--- WHAT THIS TASK INVOLVES ---
On every line of the listing, check for "programu"; copy the lines that have it.

-=-=-=-=-

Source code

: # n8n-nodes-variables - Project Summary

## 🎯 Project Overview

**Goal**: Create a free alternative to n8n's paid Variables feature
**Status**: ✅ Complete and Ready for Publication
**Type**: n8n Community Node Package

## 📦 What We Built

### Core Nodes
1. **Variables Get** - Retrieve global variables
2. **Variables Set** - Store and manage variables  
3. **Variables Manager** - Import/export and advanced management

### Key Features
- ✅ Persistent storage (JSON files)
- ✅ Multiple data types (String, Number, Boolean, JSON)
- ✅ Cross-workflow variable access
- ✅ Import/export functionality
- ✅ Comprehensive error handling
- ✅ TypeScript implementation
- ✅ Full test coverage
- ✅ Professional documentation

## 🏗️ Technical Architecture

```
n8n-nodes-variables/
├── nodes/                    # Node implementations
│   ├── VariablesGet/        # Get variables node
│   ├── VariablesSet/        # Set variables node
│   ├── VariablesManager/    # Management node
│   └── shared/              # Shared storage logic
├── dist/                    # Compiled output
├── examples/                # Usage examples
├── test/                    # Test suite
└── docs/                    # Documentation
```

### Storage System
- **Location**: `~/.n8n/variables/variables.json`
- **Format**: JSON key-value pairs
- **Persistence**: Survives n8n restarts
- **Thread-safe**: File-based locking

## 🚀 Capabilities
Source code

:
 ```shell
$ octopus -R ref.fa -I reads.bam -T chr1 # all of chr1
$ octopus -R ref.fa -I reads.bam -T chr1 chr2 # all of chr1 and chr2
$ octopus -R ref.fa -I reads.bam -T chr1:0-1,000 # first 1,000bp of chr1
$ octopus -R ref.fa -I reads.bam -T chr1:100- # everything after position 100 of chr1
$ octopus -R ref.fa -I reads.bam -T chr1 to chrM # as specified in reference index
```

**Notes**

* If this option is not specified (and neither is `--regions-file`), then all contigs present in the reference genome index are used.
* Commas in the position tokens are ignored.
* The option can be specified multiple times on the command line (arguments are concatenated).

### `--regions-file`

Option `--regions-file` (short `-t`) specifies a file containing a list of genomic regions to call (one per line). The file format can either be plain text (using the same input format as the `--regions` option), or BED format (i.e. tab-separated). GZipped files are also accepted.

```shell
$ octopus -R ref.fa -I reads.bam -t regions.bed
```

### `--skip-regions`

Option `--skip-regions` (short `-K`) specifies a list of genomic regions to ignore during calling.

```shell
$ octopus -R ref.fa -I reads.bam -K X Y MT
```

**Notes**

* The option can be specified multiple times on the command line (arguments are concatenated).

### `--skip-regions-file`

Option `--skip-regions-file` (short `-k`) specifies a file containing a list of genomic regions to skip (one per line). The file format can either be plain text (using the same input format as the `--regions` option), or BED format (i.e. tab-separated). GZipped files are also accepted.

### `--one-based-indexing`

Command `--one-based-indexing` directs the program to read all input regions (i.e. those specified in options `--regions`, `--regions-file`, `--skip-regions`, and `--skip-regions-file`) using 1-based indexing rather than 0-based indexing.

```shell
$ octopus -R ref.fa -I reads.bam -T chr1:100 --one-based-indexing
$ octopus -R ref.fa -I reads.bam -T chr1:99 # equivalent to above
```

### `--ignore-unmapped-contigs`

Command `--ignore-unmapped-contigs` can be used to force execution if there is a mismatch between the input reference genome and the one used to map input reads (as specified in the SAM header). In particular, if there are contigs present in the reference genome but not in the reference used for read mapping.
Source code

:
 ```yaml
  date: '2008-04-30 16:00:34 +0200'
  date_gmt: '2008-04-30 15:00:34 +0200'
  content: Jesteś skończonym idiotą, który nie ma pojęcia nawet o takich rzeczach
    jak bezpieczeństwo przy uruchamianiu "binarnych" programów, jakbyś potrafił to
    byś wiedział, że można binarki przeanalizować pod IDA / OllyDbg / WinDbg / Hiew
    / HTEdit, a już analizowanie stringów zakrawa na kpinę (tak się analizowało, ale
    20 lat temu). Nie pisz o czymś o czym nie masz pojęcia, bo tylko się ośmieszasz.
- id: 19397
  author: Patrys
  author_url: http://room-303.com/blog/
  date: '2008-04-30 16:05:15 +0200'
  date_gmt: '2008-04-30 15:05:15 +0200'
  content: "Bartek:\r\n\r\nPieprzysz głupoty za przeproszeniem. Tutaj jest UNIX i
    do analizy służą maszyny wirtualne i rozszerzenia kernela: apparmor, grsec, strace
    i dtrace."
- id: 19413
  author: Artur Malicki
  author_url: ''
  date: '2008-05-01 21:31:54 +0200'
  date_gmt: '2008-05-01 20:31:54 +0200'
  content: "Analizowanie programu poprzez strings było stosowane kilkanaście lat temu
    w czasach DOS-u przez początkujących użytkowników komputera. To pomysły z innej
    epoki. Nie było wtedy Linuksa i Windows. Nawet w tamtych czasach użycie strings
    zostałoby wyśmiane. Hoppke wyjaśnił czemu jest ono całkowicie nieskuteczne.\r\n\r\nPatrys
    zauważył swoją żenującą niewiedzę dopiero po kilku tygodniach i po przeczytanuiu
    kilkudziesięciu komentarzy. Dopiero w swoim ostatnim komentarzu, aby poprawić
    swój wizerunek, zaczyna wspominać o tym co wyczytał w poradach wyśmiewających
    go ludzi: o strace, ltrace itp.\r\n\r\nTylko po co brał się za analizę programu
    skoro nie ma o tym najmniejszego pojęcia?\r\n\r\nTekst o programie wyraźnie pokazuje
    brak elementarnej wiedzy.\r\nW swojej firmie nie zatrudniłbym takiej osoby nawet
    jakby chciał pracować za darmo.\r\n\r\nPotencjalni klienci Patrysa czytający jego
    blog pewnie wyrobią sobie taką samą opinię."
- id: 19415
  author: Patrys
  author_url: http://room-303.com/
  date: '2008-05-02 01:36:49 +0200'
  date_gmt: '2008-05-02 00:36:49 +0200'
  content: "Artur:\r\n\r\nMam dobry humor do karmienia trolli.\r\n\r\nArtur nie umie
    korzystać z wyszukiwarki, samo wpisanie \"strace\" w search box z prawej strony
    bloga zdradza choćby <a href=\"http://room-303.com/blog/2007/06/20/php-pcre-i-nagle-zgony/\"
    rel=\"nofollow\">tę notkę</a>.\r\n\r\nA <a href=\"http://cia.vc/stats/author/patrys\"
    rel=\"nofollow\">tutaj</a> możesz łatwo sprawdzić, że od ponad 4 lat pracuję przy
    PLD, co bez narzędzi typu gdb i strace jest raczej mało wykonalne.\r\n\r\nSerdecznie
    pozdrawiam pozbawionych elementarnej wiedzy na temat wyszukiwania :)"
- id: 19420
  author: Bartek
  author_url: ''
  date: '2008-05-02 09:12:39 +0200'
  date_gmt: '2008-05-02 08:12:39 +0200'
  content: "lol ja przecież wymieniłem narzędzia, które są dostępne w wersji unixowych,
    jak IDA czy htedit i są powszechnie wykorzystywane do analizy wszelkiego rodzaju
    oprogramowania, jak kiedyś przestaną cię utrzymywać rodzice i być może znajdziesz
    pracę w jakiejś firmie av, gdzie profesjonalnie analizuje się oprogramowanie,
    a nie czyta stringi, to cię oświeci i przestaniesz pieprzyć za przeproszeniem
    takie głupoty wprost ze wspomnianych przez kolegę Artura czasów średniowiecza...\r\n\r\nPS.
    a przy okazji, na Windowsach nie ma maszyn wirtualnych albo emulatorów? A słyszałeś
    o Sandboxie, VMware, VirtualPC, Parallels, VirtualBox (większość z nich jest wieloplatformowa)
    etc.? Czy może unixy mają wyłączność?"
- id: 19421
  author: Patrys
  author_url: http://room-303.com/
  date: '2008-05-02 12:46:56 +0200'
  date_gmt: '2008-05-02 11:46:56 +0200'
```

-=-=-=-=-

--- OUTPUT BELOW ---
  content: "Analizowanie programu poprzez strings było stosowane kilkanaście lat temu
    go ludzi: o strace, ltrace itp.\r\n\r\nTylko po co brał się za analizę programu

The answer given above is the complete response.